In fact, the county has been working on mental health services since 2014. And Cline said those offerings have improved markedly with a triage center, better inter-agency coordination and referrals. Cline said the new mental health action plan has 54 recommendations.
“Obviously this is not going to be a quick one and done. We're never going to dust our hands off and say we have fixed mental health in McLean County. But it's about taking the posture of service and adaptation and coordination with each other to make sure that we're making good decisions, year over year,” said Cline.
The McLean County Nursing Home has been an issue in recent years, though of late it has receded in importance as finances have stabilized under new management. There is still a philosophical divide among the District 8 candidates.
Stevens said privately-owned facilities can handle the low-income elderly just as well as the county home does. “I would lean towards not having a government-run county home because they’re very expensive,” he said.
Biles disagrees, saying privatizing the facility would shift the home from providing a service to seeking profit — to the detriment of the community.
“I think our goal should be break even. I think it's an important resource for people. I think it should remain public, so that any resident, despite their economic status, has the opportunities and the services that it offers,” said Biles.
Schultz said there needs to be an investigation to find out what the real issues are at the home, but Cline said those issues are known, adding a new administrator has removed the nursing home status as an existential question.

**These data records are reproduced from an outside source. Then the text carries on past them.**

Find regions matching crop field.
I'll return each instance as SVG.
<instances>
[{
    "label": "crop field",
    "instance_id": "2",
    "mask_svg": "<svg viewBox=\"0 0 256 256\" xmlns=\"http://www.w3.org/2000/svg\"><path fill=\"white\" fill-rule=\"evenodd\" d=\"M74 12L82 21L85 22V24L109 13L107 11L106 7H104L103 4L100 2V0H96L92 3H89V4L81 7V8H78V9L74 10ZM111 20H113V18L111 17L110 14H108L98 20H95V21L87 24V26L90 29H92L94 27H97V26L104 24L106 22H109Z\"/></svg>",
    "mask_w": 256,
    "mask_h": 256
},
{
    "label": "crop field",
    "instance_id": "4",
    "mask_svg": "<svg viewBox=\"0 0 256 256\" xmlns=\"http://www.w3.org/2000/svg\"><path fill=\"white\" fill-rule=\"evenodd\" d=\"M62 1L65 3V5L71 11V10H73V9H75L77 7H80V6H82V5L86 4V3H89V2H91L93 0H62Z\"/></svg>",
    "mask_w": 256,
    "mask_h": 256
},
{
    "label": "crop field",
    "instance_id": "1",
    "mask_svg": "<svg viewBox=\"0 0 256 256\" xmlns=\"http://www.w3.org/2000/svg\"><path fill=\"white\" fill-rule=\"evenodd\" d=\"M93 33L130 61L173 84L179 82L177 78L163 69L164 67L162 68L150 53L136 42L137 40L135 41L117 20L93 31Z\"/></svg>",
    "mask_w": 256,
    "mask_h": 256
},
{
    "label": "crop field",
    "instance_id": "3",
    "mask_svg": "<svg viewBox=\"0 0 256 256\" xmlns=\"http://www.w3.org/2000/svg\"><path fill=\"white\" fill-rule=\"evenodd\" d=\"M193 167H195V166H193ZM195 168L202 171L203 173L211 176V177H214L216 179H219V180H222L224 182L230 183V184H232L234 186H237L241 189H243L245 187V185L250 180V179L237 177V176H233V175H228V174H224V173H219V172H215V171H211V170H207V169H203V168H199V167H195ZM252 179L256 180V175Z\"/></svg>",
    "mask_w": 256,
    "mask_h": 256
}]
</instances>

“He has helped to maintain access to the facility for people who are low income and who need that facility, but also diversified the services he's providing with sort of outpatient temporary care that can be billed to Medicare and Medicaid. He has been able to bring in more financial resources. This is also assisted by the fact that the state has increased Medicaid repayment rates,” said Cline.
She said parts of the facility in Normal are outdated and the county should consider modernizing it in stages through capital projects. Cline said fiscal stability at the nursing home is desirable, but even if there are future ups and downs, she is committed to having it remain a community resource.
Wind, solar power
Another issue periodically facing the county board is the siting of new wind towers and solar farm projects. Republican Schultz said the county has a lot of them and has reached a saturation point.
“I don't know how this is really helping everyday people because our energy prices are exploding,” she said.
Schultz said the county is not "bringing in the oil it should to the community." To the Democrats in the race, that is the wrong approach.
“It should be absolutely focusing on solar and renewable energy. Those have provided great funds and resources to our community,” said Biles, adding the county also should not neglect the opportunity to support union labor in building solar and wind power installations
Republican Stevens doesn't think the county has reached a saturation point, but he thinks the county shouldn't be making that determination — landowners should.
Democrat Biles said it's not that simple; decisions on where to put wind and solar facilities are not always easy and discussion needs to be nuanced.
Cline said creating more renewable energy resources is important for society.